Given
Radius or perihelion, rp = 6R
Radius of aphelion, ra = 2 R
Hence,
ra = a(1+e) = 6R ...............(1)
rp = a(1-e) = 2R ..............(2)
From (I) & (II)
eccentricity, e = \(\frac{1}{2}\)
From law of conservation of angular momentum, angular momentum oat perigee = angular momentum at apogee
\(\therefore\) mvprp = mvara
\(\therefore\) \(\frac{v_a}{v_p}=\frac{1}{3}\)

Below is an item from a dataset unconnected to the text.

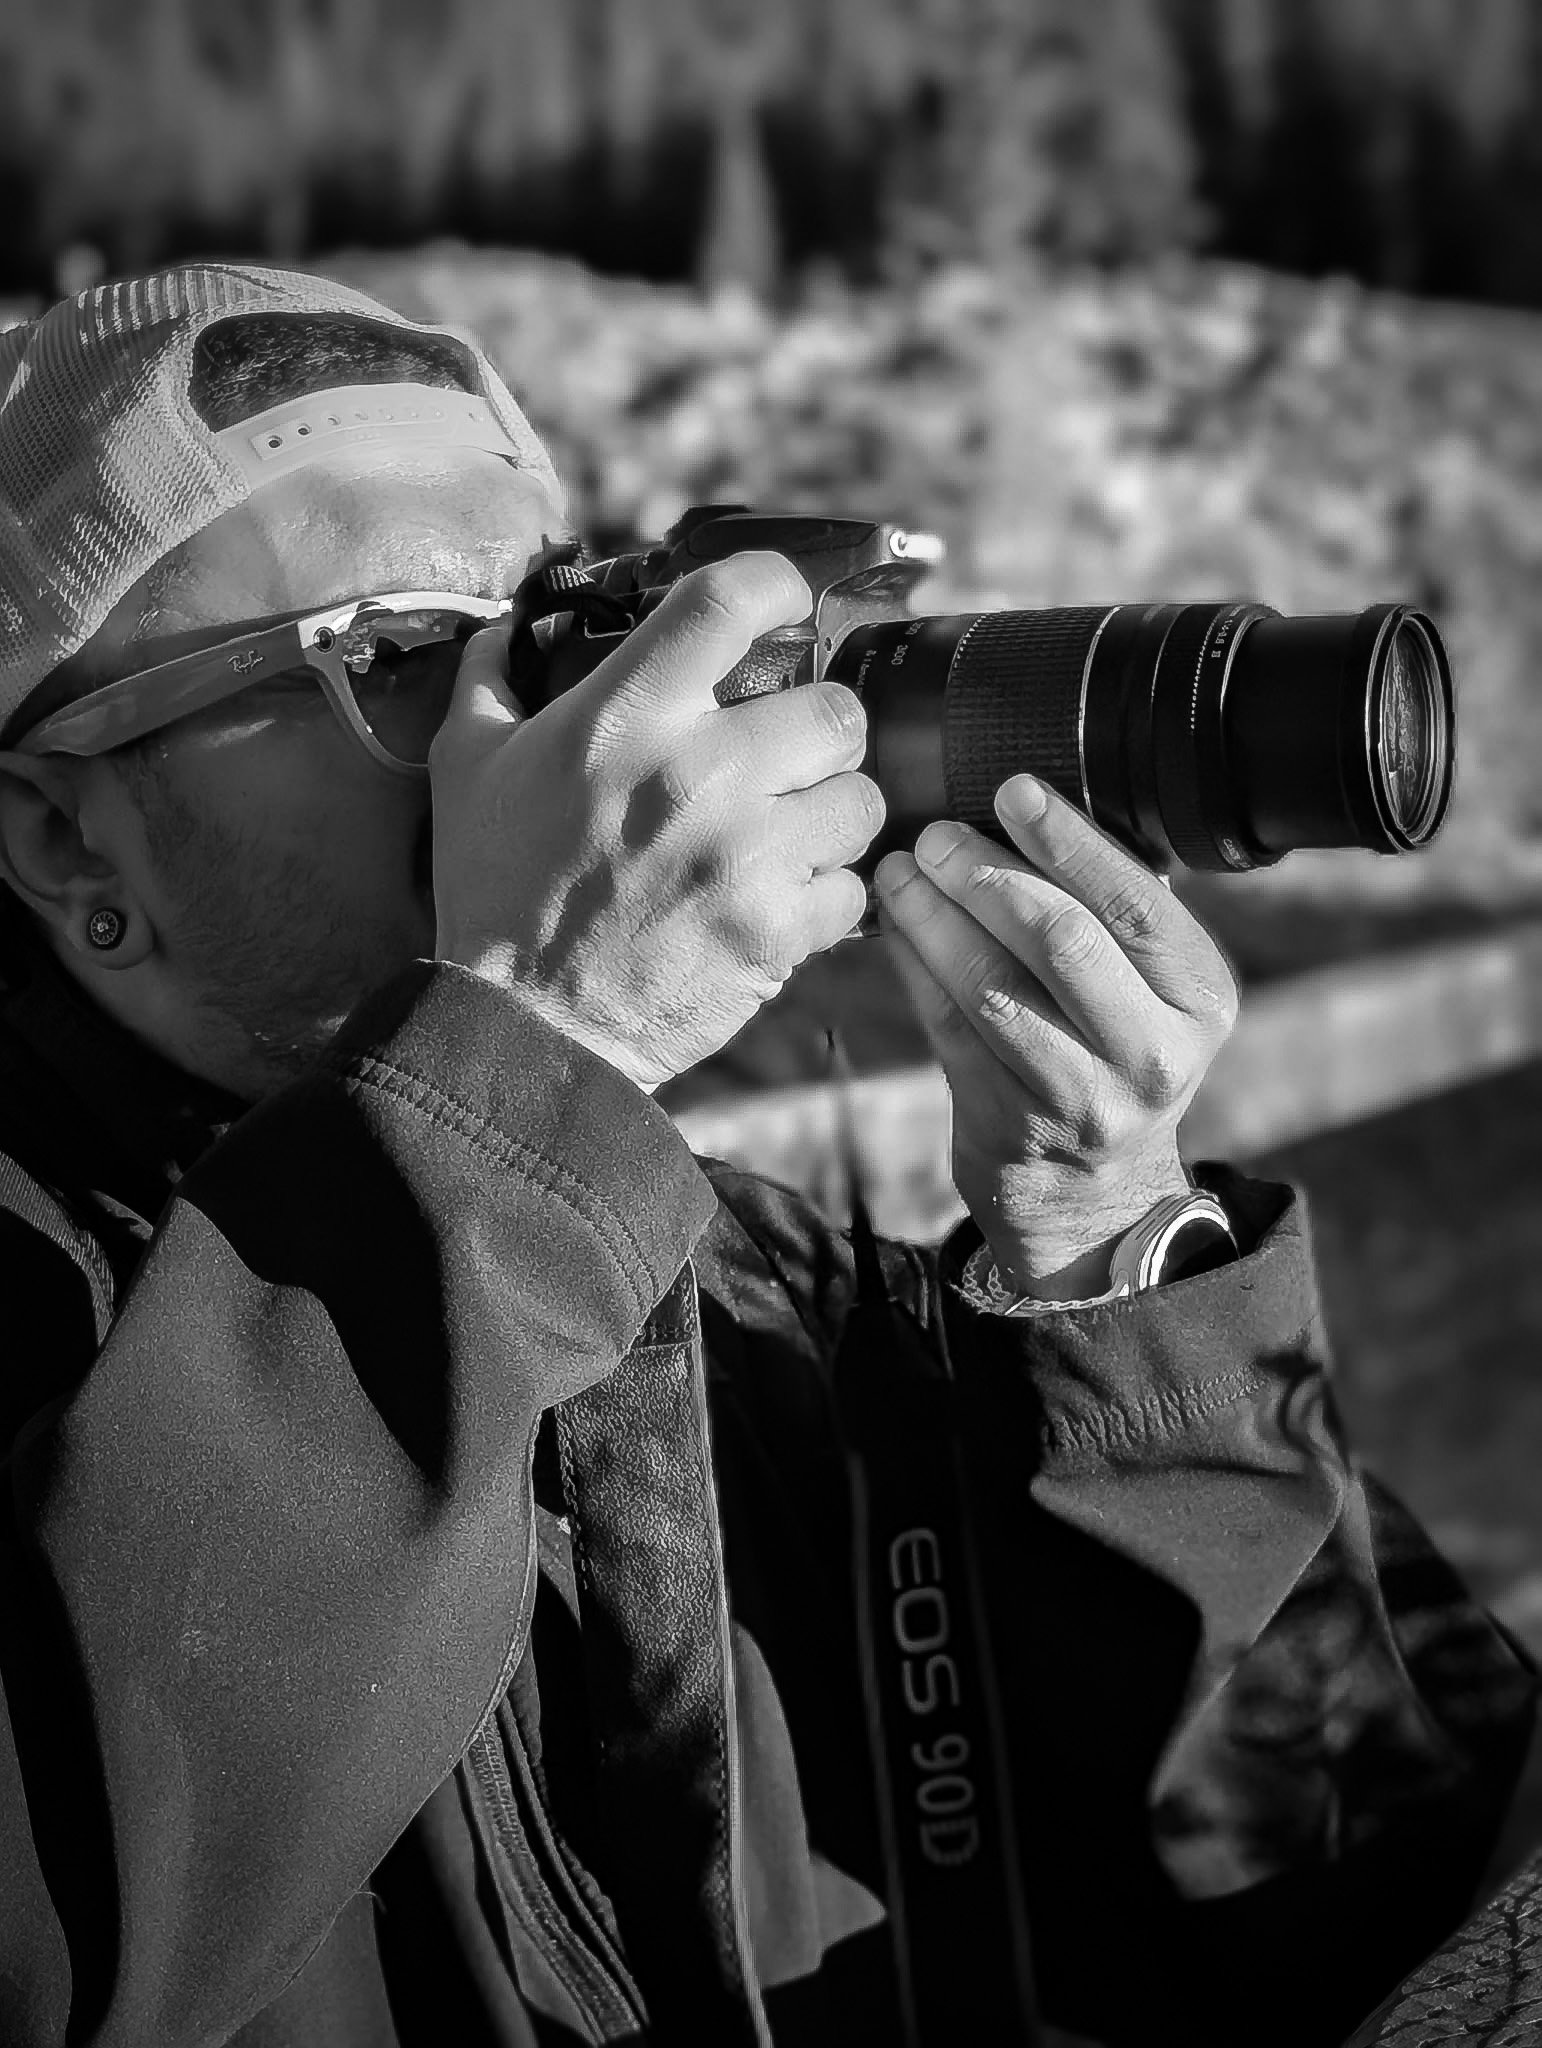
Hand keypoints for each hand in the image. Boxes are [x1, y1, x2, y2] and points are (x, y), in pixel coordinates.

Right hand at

Applying law of Conservation of Energy :
Energy at perigee = Energy at apogee
(Where M is mass of earth)
\(\frac{1}{2}\)\(mv^2_p\) - \(\frac{GMm}{r_a}\) = \(\frac{1}{2}mv^2_a-\frac{GMm}{r_a}\)
(where M is the mass of a earth)
\(\therefore\) \(v^2_p\big(1-\frac{1}{9}\big)\)= -2GM\(\big[\frac{1}{r_a}-\frac{1}{r_p}\big]\)= 2GM\(\big[\frac{1}{r_a}-\frac{1}{r_p}\big]\)
Putting va = \(\frac{v_p}{3}\)
vp = \(\frac{2GM\big[\frac{1}{r_p}-\frac{1}{r_a}\big]^{\frac{1}{2}}}{\big[1-\big(\frac{v_a}{v_p}\big)^2\big]^{\frac{1}{2}}}\) = \(\Bigg[\frac{\frac{2GM}{R}\big[\frac{1}{2}-\frac{1}{6}\big]}{\big(1-\frac{1}{9}\big)}\Bigg]^{\frac{1}{2}}\)
= \(\Bigg(\frac{\frac{2}{3}}{\frac{8}{9}}\frac{GM}{R}\Bigg)^{\frac{1}{2}}\)
= \(\sqrt{\frac{3}{4}\frac{GM}{R}}\) = 6.85 \(\frac{km}{s}\)
vp = 6.85 km/s
va = \(\frac{v_p}{3}\)
ve = 2.28 km/s
For circular orbit of radius ,
For r = 6R, ve = \(\sqrt{\frac{GM}{6R}}\) = 3.23 km/s.
Hence to transfer to a circular orbit at apogee, we have to boost the velocity by ∆ = (3.23 – 2.28) = 0.95 km/s. this can be done by suitably firing rockets from the satellite.